I have a 5 worker node cluster with 6 GB of memory each (Spark executor memory is set at 4608 GB).
I have been running out of memory, with Spark telling me that one of my executors was trying to use more that 5.0 GB of memory. If each executor gets 5 GB of memory, then I should have 25 GB overall of memory between my entire cluster.
ExecutorLostFailure (executor 4 exited caused by one of the running tasks)
Reason: Container killed by YARN for exceeding memory limits. 5.0 GB of 5.0
GB physical memory used. Consider boosting spark.yarn.executor.memoryOverhead.

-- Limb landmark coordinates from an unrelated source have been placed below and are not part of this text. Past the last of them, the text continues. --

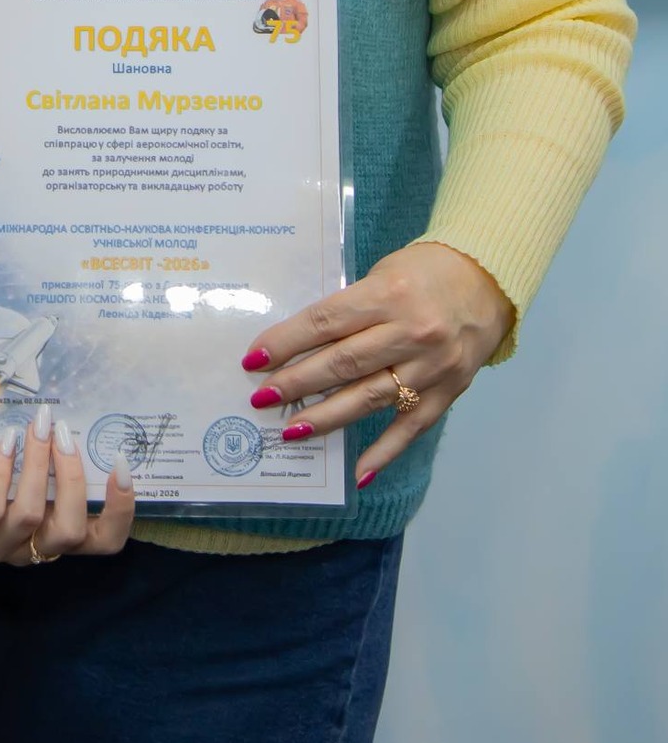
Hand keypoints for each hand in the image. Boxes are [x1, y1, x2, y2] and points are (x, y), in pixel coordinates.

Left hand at [0, 408, 134, 564]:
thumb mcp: (28, 457)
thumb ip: (56, 452)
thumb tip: (87, 415)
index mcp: (52, 532)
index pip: (102, 541)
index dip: (120, 510)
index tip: (121, 463)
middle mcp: (27, 550)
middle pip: (68, 532)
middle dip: (72, 478)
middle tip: (64, 433)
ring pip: (28, 516)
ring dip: (36, 465)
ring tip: (36, 426)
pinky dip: (1, 473)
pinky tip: (4, 442)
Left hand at [239, 242, 516, 486]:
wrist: (487, 279)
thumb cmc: (423, 271)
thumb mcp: (381, 274)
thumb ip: (349, 310)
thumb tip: (300, 346)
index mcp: (388, 294)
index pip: (326, 322)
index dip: (287, 341)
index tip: (254, 359)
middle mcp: (411, 332)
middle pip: (343, 363)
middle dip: (297, 383)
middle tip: (263, 398)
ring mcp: (433, 366)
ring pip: (370, 398)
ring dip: (328, 417)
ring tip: (293, 431)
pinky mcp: (449, 392)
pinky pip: (412, 427)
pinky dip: (384, 451)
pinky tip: (357, 472)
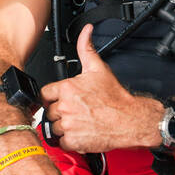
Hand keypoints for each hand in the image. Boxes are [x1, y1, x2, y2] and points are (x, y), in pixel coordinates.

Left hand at [40, 25, 156, 152]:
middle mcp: (65, 107)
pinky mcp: (73, 141)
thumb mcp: (98, 68)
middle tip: (76, 111)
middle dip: (60, 112)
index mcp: (67, 88)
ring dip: (64, 127)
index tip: (61, 100)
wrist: (129, 119)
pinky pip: (62, 142)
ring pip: (54, 128)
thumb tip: (86, 31)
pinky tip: (81, 132)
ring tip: (80, 122)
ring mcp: (68, 125)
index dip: (53, 97)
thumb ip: (86, 48)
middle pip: (49, 112)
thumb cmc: (115, 97)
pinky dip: (70, 140)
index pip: (44, 94)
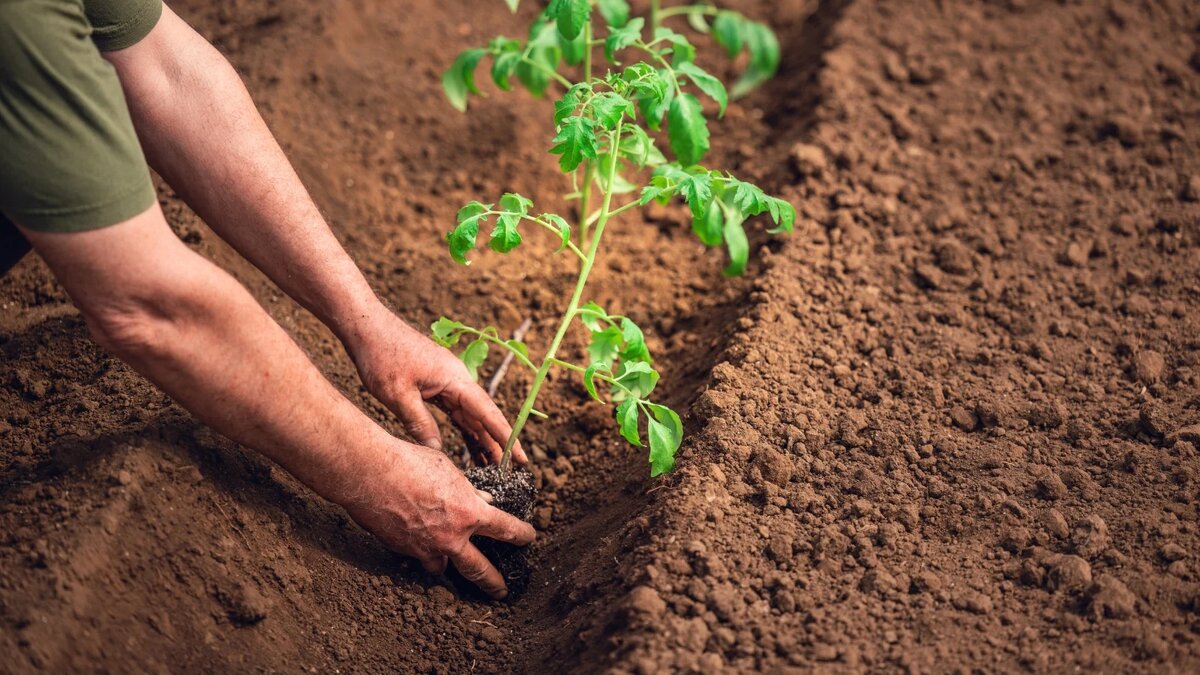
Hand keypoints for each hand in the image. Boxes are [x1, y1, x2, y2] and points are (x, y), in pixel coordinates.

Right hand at [342, 442, 535, 598]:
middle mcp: (450, 537)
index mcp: (469, 513)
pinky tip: (416, 541)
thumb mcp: (448, 469)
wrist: (369, 473)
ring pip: (441, 567)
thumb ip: (466, 490)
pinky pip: (415, 555)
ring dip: (446, 566)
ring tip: (450, 566)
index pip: (505, 529)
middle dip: (493, 582)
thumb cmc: (409, 462)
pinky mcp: (401, 550)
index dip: (520, 535)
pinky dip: (419, 551)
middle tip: (502, 591)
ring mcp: (424, 548)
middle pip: (478, 569)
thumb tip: (481, 500)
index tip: (529, 538)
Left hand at [343, 307, 526, 464]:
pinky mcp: (436, 384)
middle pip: (483, 415)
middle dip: (497, 442)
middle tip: (508, 471)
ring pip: (470, 415)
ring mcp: (447, 381)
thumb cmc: (382, 356)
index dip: (505, 437)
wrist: (367, 328)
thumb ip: (420, 424)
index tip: (520, 457)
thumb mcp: (398, 395)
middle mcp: (457, 379)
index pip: (487, 412)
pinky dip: (464, 428)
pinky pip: (456, 411)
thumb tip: (437, 451)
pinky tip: (470, 446)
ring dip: (481, 438)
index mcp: (455, 379)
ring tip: (492, 466)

At the beginning of my spark application, when I look at one of my RDDs in the Storage tab (it is the only rdd in the cache at this point), I see:
RDD Name Storage Level Cached Partitions Fraction Cached Size in Memory Size on Disk
myRDD Memory Serialized 1x Replicated 20 100% 3.2 GB 0.0 B
Host On Heap Memory Usage Off Heap Memory Usage Disk Usage
Node 1 643.5 MB (1931.3 MB Remaining) 0.0 B (0.0 B Remaining) 0.0 B
Master 0.0 B (366.3 MB Remaining) 0.0 B (0.0 B Remaining) 0.0 B
Node 2 654.8 MB (1920.0 MB Remaining) 0.0 B (0.0 B Remaining) 0.0 B
Node 3 644.2 MB (1930.6 MB Remaining) 0.0 B (0.0 B Remaining) 0.0 B
Node 4 656.2 MB (1918.6 MB Remaining) 0.0 B (0.0 B Remaining) 0.0 B
Node 5 652.4 MB (1922.4 MB Remaining) 0.0 B (0.0 B Remaining) 0.0 B
This seems to show that each node only has about 2.5 GB of available memory. The storage tab also never gets close to showing 25 GB of cached RDDs before my spark application gets an out of memory error.
How can I find out how much memory is allocated for cached RDDs?